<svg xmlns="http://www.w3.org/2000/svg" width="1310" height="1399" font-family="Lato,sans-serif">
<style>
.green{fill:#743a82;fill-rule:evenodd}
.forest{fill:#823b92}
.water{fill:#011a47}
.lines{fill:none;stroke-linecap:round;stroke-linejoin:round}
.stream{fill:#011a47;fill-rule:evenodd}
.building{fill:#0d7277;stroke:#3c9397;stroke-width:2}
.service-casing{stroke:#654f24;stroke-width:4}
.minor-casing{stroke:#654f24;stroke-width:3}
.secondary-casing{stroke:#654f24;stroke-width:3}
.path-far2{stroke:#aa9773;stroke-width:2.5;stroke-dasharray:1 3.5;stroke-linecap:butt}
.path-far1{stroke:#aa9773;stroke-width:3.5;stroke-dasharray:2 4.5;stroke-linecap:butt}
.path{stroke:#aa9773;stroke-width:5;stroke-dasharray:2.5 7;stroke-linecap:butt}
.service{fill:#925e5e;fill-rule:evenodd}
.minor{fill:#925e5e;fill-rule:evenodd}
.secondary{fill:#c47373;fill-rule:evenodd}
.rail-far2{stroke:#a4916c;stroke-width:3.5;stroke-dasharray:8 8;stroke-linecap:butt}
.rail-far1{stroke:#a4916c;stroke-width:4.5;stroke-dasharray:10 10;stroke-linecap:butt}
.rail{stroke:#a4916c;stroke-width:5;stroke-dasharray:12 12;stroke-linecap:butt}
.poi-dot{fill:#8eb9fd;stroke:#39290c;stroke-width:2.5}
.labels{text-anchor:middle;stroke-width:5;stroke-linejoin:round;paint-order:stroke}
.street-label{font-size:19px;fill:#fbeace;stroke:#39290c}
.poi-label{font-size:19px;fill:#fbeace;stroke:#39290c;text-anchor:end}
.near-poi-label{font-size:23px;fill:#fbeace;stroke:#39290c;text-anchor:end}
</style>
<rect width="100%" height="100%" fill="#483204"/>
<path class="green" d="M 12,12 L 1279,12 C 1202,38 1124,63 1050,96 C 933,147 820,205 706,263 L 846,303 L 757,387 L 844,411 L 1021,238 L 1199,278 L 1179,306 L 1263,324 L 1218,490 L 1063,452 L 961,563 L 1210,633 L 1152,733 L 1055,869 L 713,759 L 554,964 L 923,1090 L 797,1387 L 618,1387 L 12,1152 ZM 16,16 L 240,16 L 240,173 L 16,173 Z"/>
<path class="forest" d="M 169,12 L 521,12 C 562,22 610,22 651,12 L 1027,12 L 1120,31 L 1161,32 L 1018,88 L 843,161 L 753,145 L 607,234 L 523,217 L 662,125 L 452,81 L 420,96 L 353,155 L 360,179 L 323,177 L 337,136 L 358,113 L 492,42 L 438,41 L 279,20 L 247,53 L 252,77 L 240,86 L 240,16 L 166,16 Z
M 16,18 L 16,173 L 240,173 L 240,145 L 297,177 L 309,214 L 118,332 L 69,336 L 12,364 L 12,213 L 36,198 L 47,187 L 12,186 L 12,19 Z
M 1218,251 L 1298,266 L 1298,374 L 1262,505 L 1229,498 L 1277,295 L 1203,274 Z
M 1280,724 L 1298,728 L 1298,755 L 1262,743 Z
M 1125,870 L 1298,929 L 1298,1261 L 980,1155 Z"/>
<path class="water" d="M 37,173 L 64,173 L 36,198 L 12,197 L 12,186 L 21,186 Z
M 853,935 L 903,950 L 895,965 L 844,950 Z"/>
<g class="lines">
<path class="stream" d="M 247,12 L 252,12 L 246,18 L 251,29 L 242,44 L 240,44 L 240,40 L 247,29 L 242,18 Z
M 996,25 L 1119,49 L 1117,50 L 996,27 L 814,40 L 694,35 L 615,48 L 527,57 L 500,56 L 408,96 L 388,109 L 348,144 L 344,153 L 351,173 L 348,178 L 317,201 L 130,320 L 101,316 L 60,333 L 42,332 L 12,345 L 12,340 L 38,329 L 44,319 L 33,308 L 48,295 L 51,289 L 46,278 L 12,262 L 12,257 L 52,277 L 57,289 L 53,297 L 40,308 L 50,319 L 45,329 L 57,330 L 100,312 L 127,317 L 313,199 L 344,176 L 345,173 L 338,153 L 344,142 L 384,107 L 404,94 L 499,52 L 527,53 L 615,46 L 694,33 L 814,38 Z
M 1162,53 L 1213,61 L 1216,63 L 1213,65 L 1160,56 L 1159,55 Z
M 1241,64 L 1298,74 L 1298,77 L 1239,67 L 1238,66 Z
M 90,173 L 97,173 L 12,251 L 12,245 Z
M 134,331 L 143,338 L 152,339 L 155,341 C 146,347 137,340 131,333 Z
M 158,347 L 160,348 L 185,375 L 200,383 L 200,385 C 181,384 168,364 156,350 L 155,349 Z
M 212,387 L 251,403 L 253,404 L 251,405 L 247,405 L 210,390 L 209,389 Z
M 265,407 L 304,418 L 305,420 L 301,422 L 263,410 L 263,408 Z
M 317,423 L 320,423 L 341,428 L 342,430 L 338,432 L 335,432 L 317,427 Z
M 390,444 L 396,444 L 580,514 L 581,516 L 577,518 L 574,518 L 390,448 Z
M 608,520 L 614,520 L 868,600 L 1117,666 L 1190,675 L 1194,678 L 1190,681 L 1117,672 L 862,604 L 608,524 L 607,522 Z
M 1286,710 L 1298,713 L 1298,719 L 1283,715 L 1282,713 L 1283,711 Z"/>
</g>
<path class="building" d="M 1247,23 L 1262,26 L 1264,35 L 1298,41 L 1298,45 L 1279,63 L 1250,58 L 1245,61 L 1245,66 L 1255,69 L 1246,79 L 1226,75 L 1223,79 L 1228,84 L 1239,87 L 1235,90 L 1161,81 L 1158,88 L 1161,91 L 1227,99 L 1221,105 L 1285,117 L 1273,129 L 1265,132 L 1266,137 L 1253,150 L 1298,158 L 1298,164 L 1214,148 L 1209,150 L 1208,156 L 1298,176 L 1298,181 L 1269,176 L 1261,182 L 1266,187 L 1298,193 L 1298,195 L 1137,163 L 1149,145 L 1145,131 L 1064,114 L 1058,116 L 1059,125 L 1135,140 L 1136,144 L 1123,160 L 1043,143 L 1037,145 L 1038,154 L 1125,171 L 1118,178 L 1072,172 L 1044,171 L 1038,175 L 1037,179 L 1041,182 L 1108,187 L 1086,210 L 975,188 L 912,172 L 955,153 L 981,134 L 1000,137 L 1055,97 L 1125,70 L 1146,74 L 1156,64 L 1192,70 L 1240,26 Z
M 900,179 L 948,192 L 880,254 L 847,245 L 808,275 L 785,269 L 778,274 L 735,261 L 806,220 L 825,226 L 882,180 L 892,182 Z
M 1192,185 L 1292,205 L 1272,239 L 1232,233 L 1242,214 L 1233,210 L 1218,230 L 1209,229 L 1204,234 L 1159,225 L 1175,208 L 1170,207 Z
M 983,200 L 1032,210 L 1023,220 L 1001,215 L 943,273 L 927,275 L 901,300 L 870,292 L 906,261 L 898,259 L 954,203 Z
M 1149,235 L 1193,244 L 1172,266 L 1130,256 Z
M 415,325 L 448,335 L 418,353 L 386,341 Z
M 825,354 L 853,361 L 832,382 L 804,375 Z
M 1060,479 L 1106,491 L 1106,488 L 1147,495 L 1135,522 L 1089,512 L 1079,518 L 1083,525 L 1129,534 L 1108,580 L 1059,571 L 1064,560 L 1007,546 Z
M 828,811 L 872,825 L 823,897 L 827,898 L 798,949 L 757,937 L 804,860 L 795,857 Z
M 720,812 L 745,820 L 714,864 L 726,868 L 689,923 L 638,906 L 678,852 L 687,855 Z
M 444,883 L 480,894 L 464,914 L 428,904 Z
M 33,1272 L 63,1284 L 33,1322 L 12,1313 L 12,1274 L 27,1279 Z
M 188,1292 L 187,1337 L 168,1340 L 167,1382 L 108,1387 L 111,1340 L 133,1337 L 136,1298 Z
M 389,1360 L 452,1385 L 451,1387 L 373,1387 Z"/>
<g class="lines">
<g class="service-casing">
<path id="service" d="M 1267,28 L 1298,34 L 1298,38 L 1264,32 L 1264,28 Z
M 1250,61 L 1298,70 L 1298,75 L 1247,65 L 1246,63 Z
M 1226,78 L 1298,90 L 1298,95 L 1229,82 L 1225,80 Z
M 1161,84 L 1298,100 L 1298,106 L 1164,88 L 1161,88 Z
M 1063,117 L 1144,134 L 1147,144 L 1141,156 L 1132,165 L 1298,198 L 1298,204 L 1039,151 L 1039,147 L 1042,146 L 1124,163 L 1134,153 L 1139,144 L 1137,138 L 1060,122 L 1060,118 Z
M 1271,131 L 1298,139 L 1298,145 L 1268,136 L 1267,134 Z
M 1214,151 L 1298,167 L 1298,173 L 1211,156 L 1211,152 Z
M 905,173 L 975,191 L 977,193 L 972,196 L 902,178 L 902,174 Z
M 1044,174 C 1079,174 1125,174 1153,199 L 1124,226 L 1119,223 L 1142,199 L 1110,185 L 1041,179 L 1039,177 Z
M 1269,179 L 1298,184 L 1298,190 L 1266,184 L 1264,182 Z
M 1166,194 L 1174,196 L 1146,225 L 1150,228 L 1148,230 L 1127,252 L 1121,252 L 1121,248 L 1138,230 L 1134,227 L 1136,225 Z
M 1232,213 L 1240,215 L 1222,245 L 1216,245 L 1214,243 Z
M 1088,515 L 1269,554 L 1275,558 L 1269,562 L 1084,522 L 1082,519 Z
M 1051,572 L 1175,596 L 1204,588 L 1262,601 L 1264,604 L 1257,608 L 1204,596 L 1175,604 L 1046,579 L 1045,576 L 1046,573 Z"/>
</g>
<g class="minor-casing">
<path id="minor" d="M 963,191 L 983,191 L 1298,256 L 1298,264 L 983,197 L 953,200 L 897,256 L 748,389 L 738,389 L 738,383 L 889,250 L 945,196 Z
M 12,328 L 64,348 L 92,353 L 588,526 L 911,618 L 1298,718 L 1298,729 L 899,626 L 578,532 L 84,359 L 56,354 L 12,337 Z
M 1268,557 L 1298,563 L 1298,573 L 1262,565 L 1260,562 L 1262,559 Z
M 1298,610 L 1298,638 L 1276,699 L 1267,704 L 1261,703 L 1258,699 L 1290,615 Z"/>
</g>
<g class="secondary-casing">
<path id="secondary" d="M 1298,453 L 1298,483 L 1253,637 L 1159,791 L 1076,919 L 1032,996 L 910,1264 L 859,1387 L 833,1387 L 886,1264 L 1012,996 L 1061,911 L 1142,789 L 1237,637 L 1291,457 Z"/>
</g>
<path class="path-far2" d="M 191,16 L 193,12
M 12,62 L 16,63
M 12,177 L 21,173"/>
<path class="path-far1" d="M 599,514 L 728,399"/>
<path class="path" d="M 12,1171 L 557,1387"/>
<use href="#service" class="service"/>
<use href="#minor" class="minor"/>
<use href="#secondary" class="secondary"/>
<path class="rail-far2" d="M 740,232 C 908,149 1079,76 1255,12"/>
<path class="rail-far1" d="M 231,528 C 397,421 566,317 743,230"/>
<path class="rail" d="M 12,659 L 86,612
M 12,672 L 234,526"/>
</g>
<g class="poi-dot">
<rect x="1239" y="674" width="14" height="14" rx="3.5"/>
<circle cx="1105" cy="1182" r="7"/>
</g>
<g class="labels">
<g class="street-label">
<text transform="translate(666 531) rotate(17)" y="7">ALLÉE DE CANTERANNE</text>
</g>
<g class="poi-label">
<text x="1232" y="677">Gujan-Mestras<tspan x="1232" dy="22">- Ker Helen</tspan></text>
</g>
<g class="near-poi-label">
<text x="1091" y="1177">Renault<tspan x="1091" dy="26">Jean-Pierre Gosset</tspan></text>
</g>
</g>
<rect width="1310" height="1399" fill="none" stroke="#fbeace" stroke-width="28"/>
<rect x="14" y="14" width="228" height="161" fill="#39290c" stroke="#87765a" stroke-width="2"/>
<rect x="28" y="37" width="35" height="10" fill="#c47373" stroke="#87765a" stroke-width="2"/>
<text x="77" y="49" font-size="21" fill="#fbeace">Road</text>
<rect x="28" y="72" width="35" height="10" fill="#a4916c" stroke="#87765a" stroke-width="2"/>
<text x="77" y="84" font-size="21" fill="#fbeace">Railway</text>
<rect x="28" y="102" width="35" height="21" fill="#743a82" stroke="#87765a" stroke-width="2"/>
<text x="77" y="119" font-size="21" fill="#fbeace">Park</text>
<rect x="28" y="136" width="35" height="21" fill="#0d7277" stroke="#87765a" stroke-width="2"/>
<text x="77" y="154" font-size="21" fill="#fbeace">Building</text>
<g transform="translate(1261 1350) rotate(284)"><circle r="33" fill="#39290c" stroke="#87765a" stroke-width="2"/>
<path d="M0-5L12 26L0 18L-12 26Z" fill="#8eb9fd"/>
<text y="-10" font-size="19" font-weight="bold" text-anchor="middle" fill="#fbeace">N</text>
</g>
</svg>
..............................
__Work request__
Please copy out every line in the listing that has the string "rule".

__Response below__
.green{fill:#743a82;fill-rule:evenodd}
.stream{fill:#011a47;fill-rule:evenodd}
.service{fill:#925e5e;fill-rule:evenodd}
.minor{fill:#925e5e;fill-rule:evenodd}
.secondary{fill:#c47373;fill-rule:evenodd}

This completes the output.